● **PROMPT**: Find the word "linejoin" in the listing. Copy out each line where it occurs.

● **PROVIDED RECORDS**:
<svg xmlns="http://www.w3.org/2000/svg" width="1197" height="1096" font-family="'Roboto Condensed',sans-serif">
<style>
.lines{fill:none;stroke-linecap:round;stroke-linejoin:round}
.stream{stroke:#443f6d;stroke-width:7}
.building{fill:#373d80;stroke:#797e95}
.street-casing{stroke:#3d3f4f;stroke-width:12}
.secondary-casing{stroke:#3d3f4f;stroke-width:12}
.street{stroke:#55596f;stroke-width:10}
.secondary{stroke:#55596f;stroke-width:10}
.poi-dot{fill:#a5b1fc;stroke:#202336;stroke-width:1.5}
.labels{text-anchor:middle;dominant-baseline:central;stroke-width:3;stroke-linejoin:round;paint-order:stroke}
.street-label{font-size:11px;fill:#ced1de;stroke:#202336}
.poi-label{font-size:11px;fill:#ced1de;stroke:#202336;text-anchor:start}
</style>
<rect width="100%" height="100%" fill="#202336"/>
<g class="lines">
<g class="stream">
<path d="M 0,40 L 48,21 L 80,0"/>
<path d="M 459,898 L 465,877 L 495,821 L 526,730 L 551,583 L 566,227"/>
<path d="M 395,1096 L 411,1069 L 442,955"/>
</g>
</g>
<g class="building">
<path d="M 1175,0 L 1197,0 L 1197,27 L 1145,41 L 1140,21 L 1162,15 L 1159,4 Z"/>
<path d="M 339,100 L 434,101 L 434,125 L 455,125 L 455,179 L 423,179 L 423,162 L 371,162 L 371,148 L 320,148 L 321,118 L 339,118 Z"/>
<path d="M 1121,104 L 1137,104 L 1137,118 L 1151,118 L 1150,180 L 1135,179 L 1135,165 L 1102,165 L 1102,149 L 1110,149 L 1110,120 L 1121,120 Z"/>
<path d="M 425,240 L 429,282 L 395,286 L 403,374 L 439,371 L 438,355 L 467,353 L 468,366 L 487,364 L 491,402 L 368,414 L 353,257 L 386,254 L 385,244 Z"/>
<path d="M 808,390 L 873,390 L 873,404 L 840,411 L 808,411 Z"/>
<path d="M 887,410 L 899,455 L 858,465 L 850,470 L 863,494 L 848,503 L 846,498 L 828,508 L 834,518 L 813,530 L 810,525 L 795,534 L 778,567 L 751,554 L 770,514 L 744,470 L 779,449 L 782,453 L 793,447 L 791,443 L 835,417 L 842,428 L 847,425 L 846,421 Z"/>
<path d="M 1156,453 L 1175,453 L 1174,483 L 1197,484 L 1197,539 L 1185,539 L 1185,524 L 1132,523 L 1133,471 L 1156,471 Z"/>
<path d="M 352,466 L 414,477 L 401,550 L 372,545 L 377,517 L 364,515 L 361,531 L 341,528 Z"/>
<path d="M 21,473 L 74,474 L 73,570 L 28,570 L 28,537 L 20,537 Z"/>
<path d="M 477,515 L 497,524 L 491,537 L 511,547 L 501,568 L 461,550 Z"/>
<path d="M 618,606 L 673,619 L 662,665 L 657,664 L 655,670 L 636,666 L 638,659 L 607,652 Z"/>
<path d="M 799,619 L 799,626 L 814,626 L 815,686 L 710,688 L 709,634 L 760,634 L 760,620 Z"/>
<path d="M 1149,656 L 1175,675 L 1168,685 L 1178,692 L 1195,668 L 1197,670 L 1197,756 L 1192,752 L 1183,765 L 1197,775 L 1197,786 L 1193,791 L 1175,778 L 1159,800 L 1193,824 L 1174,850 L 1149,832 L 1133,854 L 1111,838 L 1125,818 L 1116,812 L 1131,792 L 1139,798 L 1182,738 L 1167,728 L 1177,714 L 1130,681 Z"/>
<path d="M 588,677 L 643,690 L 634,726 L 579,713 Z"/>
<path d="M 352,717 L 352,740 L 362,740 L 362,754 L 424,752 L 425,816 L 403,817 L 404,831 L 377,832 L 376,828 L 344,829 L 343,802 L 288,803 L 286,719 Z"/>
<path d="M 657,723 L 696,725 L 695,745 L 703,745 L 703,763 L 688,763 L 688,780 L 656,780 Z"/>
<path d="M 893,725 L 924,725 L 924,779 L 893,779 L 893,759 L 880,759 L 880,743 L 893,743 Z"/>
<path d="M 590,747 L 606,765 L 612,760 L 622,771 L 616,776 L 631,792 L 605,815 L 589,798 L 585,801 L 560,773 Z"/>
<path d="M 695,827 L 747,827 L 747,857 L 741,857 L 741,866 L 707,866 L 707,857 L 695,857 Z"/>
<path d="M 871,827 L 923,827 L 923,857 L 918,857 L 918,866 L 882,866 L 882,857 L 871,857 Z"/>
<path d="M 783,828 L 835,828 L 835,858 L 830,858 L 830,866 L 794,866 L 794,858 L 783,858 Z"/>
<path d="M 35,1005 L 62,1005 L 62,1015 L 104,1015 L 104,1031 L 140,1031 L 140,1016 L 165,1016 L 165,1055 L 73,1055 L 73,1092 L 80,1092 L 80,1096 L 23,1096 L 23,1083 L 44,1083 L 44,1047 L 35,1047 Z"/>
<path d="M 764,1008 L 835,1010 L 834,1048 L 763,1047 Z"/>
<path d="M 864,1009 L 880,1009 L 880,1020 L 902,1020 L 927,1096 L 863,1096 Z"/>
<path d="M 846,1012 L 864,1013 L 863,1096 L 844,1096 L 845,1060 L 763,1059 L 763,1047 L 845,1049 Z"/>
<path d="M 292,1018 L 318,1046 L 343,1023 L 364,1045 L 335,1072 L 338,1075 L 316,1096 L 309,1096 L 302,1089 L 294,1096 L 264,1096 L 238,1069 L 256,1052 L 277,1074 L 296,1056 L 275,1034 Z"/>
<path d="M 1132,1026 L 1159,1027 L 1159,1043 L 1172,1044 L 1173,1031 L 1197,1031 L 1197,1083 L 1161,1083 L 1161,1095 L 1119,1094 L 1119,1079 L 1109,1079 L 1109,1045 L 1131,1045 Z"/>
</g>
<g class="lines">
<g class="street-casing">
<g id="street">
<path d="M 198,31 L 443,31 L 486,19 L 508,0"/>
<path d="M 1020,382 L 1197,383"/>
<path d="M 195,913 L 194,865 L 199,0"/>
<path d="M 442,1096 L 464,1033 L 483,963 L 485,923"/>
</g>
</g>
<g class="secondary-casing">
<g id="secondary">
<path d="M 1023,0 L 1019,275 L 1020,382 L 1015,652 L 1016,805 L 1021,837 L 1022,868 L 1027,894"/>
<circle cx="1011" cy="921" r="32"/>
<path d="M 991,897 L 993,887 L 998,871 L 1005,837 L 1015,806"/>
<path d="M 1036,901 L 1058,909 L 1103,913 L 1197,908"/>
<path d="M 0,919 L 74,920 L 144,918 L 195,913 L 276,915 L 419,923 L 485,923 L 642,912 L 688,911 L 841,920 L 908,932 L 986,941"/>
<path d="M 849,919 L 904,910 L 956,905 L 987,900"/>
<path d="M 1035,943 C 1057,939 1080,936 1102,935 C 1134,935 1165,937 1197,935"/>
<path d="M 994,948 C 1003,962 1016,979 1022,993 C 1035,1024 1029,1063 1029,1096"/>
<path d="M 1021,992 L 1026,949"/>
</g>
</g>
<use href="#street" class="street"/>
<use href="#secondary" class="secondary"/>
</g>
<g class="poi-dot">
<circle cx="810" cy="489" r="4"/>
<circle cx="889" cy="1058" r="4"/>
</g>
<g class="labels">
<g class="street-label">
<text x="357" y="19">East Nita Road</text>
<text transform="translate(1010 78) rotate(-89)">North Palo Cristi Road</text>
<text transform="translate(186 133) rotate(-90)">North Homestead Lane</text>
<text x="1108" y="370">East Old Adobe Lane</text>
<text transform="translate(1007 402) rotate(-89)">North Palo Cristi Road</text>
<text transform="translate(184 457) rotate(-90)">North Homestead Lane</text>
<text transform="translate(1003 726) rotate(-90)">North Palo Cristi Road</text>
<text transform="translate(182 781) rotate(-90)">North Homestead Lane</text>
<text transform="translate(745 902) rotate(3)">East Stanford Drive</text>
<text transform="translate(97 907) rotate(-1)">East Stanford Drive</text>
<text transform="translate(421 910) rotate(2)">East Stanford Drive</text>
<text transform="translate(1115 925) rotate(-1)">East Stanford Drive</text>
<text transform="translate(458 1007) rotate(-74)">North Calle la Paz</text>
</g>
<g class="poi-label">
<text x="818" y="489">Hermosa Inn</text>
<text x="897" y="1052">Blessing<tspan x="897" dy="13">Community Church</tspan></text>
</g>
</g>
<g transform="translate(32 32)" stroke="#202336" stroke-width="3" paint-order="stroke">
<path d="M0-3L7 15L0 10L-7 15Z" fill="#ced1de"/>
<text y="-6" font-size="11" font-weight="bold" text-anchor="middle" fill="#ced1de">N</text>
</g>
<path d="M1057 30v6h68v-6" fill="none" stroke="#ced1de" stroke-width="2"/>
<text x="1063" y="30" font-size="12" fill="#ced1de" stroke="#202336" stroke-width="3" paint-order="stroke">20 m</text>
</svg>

● **ANSWER TO THIS PROBLEM**:
.lines{fill:none;stroke-linecap:round;stroke-linejoin:round}
.labels{text-anchor:middle;dominant-baseline:central;stroke-width:3;stroke-linejoin:round;paint-order:stroke}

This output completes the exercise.